I had a debate the other day over whether this tag makes sense or not. I say it doesn’t, but the ColdFusion server says otherwise. What do you think, and why?

<cfargument name="foo" required="true" default="bar"/>

8 Responses to Does This ColdFusion Tag Make Sense?

  1. Dave Carabetta says:

    What about it doesn’t make sense to you? The only issue I have (and it’s a personal preference) is the mixing of XHTML syntax with CFML. Personally, I separate the fact that CFML is server-side markup from HTML, which is client-side, even though they are both tag-based. That being said, there are numerous proponents of making everything XHTML-compliant for consistency.

  2. kai says:

    On a first look it doesn’t make sense. It might become interesting to research the behaviour of the combination if using argument types also. What about a required argument of type numeric which is populated with “fooarg”? Could the default attribute deliver a numeric default value in case of populating the argument with a wrong type? Would that make sense?

  3. Dave Carabetta says:

    Shoot. The other thing is that no type is specified I see. But I think the MX engine defaults the type to “Any”, which makes what you have valid.

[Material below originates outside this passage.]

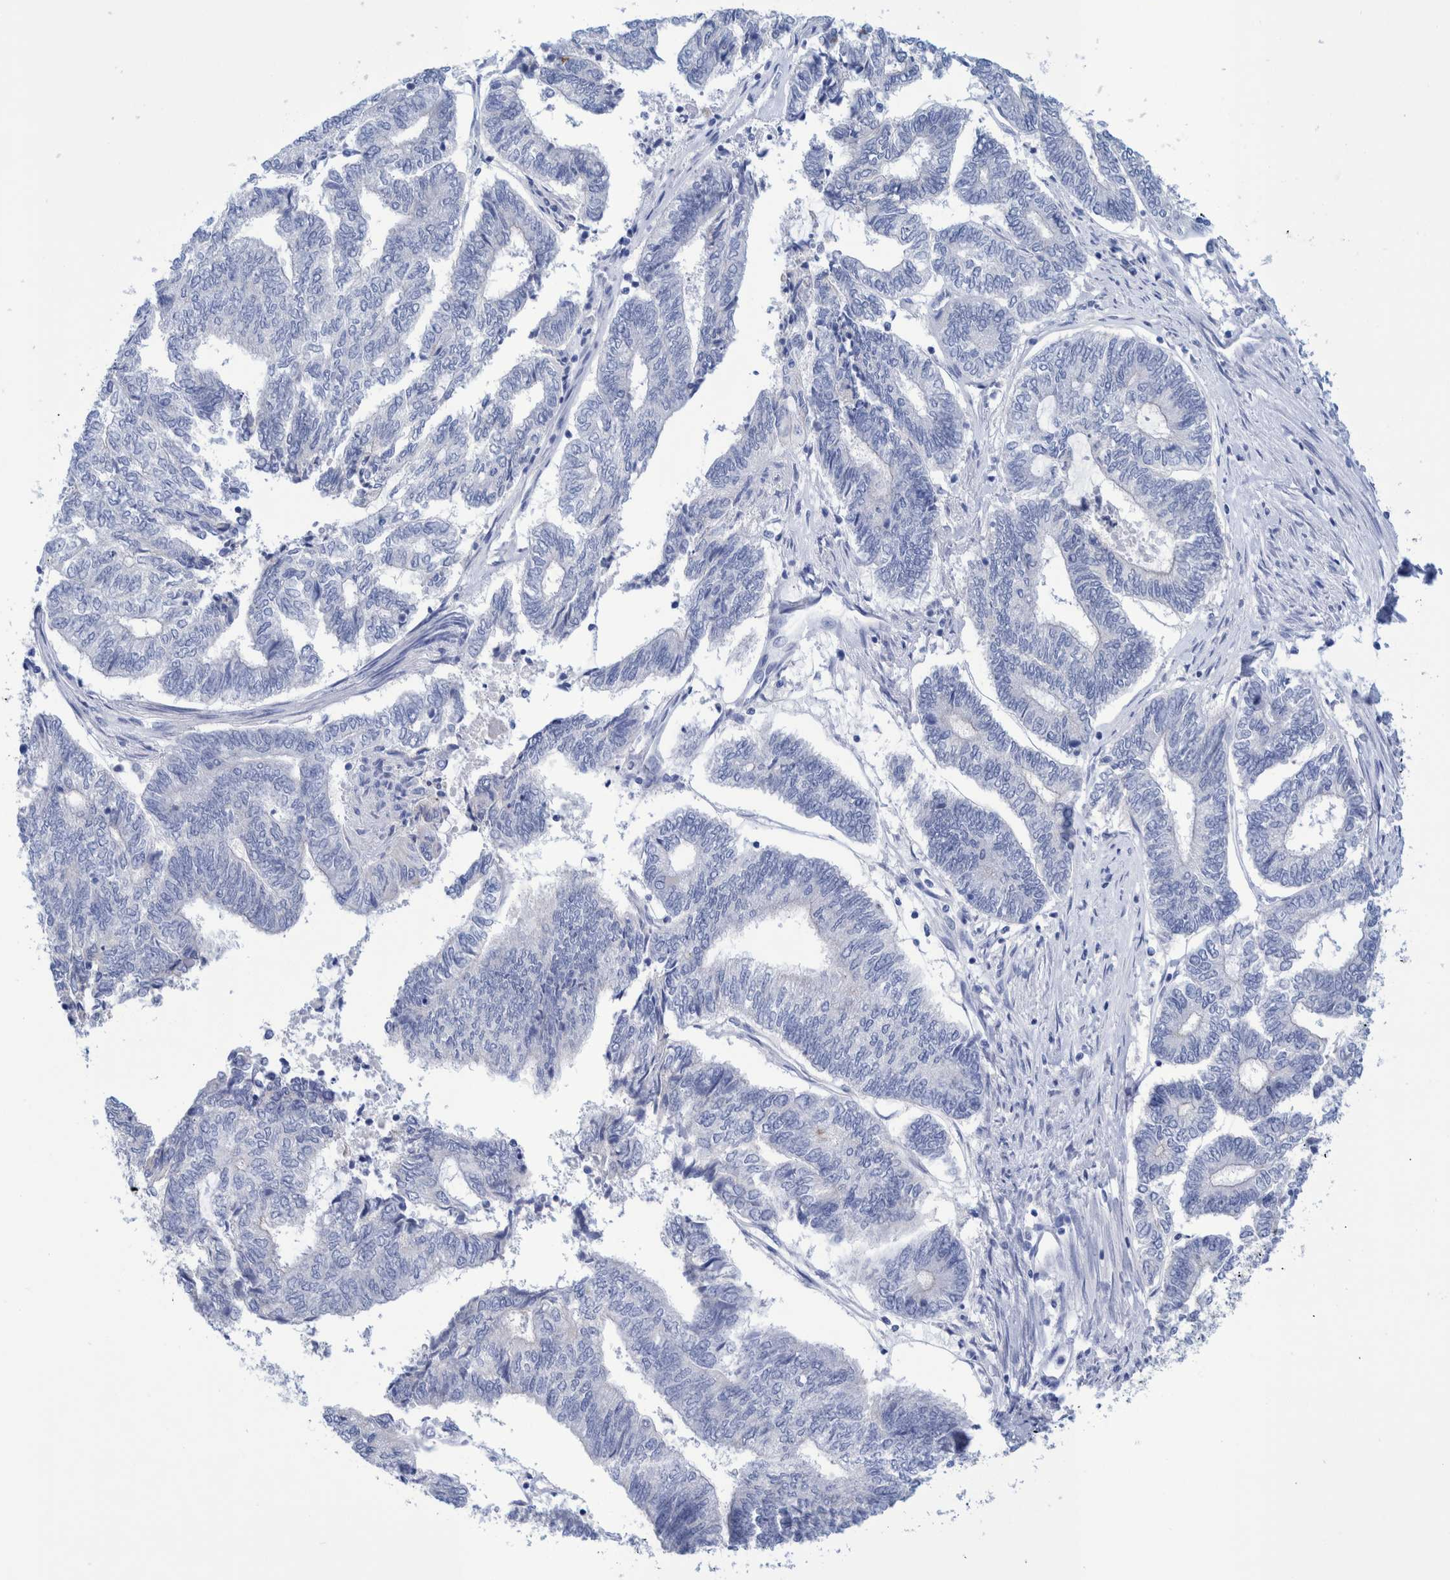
{"staining": {"intensity": "negative", "quantity": "none", "location": "none"}, "tissue": "endometrial cancer", "cell_type": "Tumor cells", "image_type": "cancer", "snomed": [{"axis": "morphology", "description": "Adenocarcinoma, NOS"}, {"axis": "topography", "description": "Uterus"}, {"axis": "topography", "description": "Endometrium"}], "caption": "This is an IHC micrograph of endometrial adenocarcinoma. There is no positivity in tumor cells.", "gene": "PERP", "patient": {"sex": "female", "age": 70}}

  4. The problem is that it’s not clear whether the required attribute will be enforced before or after the default is applied. I guess the argument being required should and does apply to the end result so logically after the default is applied.So perhaps it’s good that it works like this in that you can control whether the field is required or not independently of (i.e. without thinking about) whether there’s a default.

  5. Dave Carabetta says:

    This syntax has been like this since MX first came out (and was a thread on multiple mailing lists way back when). Essentially, the rule has always been that if you have the default attribute present, whether it be blank or not, it overrides the required attribute. Personally, I’m OK with that, because I don’t understand why you would put the default attribute in if it’s required.

  6. paulH says:

    no, it doesn’t. though backward compatibility might suggest you will have to let this sleeping dog lie.

  7. Sam says:

    Doesn’t make much sense unless you already know from somewhere that default basically voids required. Backwards compatibility would trump any changes though.

  8. It actually matches how things work in SQL where you can specify that a column value is required but also give it a default. The default is only used at initialization tho’ and the required tag will be checked when you do an update so that you can’t later on null out a required field.Now, for cfargument, you can’t do that update so there’s nowhere for required=”true” to be checked later on. So, in this context it does look a little odd. I’m going to add wording to the CF Coding Guidelines (for the soon-to-be-published release 3.0.1) that says if you use default=, don’t use required=”true”.